CEO John Chen said that enterprise and services will take forward BlackBerry Ltd (NASDAQ:BBRY) (TSE:BB)’s growth and profitability in the coming years. BlackBerry released an e-mailed statement that Apple-IBM partnership, “only underscores the ongoing need for secure end-to-end enterprise mobility solutions like those BlackBerry has delivered for years.”
The email, also, said that the company has dominated the enterprise space, and that the big organizations should think twice before depending on any solution built on the foundation of consumer technology that has not proved itself in security arena, which has been a forte of BlackBerry.
Will Apple dethrone BlackBerry?
The company is ahead of its peers in the ‘Internet of Things’ through its QNX platform. For a decade now the company integrates the QNX technology in the automobiles and other devices giving internet connection, when hardly anyone heard about them. According to IDC Canada the number of internet connected devices in Canada will triple is size in the next four years. BlackBerry is well armored to dominate the market when it grows.

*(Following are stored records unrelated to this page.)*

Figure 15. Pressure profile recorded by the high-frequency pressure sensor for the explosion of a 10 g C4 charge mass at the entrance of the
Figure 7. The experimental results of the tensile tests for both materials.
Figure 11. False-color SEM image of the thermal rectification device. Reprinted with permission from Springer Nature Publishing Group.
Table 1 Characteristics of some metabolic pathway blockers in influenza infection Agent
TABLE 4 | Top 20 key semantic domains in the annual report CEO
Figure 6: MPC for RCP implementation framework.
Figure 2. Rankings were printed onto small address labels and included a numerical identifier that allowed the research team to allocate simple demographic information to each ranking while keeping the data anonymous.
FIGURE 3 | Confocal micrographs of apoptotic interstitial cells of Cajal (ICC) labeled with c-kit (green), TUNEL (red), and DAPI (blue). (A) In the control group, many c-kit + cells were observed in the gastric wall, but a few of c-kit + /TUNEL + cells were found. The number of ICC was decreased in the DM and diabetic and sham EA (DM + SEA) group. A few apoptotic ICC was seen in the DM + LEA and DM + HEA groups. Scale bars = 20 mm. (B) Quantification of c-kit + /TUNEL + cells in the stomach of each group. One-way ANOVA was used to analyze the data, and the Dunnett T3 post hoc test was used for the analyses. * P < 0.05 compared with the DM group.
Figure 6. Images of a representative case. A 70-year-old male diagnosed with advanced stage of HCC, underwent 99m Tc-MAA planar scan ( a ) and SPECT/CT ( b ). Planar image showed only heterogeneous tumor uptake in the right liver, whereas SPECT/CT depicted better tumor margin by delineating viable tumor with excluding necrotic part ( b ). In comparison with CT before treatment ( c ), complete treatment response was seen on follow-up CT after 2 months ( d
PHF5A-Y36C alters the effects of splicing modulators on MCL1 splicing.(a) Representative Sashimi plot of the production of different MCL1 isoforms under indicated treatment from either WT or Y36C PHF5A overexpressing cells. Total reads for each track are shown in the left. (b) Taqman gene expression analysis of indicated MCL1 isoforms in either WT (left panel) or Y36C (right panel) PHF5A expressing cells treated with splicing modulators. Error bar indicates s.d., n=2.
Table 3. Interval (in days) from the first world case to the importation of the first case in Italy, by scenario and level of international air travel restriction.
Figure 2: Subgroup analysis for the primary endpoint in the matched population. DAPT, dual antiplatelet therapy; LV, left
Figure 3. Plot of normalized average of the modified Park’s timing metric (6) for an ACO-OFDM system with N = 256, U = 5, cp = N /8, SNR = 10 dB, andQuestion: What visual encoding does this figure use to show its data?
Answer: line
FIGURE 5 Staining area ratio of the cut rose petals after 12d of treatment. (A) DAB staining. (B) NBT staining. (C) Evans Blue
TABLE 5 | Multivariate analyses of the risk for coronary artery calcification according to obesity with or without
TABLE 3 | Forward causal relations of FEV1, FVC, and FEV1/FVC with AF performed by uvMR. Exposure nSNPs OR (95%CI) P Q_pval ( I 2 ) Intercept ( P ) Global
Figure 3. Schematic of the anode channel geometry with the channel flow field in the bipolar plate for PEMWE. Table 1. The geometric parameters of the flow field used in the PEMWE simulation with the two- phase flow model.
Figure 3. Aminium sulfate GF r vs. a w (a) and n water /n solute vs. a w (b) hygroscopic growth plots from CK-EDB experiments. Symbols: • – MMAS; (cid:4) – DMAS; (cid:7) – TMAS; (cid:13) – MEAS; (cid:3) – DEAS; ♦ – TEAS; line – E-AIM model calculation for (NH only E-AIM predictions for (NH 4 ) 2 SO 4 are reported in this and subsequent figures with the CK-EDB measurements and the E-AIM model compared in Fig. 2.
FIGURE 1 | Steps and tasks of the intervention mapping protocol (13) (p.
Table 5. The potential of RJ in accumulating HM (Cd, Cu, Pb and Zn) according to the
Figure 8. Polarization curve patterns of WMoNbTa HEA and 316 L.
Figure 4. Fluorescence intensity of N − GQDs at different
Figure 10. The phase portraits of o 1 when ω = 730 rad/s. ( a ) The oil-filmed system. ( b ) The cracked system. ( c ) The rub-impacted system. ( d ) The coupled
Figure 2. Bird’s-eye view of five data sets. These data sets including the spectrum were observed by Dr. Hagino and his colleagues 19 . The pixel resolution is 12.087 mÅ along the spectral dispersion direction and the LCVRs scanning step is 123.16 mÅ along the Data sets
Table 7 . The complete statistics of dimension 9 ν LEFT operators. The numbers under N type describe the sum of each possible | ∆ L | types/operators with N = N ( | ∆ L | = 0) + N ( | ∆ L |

Even though BlackBerry Ltd (NASDAQ:BBRY) (TSE:BB) is a dominant force in the service sector, the recent deal between Apple and IBM may poach loyal customers like security-conscious corporations and government departments that give highest weigh to security and thus rely on BlackBerry. Frank Gillett, an analyst with Forrester Research said that BlackBerry will face increasing competition from Apple, who the former thought that does not take enterprise seriously.